» Description of the task
What lines in the data below mention the string "followed"? Copy them out.

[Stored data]

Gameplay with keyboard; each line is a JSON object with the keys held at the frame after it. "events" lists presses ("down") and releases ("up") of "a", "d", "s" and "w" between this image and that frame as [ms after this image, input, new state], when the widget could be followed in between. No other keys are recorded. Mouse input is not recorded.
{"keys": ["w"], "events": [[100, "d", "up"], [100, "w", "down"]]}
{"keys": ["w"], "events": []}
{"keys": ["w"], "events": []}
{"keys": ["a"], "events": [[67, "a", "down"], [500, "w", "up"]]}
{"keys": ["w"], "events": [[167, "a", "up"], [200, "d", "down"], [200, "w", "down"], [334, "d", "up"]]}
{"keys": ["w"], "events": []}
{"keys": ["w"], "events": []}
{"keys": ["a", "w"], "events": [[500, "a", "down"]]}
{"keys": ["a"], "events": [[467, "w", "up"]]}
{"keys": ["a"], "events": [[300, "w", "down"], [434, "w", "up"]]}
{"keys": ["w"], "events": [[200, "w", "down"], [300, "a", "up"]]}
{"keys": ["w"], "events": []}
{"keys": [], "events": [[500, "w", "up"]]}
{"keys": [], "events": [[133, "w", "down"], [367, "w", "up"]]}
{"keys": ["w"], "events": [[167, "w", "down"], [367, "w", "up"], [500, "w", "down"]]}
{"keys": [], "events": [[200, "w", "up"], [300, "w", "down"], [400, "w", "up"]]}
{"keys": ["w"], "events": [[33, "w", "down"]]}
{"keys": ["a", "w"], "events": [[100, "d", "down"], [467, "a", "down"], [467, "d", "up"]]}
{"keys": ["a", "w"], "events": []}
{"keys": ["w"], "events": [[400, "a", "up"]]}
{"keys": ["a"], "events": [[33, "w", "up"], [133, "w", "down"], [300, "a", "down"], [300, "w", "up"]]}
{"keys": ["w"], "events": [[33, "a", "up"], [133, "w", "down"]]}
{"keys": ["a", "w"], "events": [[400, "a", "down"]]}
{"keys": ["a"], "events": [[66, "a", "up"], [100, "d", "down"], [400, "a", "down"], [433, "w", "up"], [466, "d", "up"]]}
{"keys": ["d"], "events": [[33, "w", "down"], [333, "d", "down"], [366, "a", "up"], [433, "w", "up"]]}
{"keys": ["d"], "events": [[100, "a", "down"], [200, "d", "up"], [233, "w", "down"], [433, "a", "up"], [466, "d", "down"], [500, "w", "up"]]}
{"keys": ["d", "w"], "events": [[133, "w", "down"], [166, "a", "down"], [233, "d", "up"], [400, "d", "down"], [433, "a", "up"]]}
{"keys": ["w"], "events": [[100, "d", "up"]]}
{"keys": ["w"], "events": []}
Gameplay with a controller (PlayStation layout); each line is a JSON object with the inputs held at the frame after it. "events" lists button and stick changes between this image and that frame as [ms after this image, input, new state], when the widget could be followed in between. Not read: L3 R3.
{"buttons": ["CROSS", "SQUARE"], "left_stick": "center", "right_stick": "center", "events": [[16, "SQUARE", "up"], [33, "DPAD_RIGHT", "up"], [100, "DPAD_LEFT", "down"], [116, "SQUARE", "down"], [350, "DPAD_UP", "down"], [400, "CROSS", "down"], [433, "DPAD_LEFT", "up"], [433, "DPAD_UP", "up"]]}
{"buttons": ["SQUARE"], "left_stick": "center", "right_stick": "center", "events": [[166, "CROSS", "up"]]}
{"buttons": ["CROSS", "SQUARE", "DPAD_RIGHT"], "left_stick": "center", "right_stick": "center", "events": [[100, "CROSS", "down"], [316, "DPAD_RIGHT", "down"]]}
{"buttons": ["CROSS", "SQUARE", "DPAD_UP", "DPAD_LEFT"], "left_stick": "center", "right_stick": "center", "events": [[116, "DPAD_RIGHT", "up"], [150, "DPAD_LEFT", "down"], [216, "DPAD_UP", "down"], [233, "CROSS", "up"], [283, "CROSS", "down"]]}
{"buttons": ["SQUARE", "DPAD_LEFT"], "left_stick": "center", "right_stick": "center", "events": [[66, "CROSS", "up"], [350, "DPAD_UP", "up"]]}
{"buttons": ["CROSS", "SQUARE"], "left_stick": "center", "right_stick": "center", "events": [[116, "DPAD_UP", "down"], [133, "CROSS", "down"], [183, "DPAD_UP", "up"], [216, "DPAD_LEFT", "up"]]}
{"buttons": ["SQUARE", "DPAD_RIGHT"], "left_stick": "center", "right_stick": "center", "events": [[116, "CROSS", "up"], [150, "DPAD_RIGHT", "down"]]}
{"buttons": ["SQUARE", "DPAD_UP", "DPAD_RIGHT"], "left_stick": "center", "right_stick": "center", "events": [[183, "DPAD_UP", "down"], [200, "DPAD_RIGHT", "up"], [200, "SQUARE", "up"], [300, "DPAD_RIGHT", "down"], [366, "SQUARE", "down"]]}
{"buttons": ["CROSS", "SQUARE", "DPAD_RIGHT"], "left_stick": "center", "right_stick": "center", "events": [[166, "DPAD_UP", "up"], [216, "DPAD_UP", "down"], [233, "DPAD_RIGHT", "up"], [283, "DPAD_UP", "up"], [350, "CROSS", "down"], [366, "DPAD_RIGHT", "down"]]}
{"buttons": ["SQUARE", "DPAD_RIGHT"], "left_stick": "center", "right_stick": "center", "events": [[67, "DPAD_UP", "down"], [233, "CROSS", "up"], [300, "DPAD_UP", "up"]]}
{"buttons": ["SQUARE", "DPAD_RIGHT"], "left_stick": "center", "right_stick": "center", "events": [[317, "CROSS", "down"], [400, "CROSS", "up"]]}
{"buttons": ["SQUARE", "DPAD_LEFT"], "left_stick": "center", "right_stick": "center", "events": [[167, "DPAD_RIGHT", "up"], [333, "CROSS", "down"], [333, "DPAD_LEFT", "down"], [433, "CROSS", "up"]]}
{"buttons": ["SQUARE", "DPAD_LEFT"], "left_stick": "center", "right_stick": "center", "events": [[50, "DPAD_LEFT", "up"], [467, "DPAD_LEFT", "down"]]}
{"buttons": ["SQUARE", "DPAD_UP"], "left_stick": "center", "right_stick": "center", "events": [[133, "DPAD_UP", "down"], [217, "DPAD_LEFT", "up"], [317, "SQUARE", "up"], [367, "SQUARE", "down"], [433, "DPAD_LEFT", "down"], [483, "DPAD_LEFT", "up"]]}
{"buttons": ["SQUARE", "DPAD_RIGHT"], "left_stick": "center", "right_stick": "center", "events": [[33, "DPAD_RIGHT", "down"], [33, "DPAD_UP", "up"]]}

» Reply to the task
Gameplay with keyboard; each line is a JSON object with the keys held at the frame after it. "events" lists presses ("down") and releases ("up") of "a", "d", "s" and "w" between this image and that frame as [ms after this image, input, new state], when the widget could be followed in between. No other keys are recorded. Mouse input is not recorded.
Gameplay with a controller (PlayStation layout); each line is a JSON object with the inputs held at the frame after it. "events" lists button and stick changes between this image and that frame as [ms after this image, input, new state], when the widget could be followed in between. Not read: L3 R3.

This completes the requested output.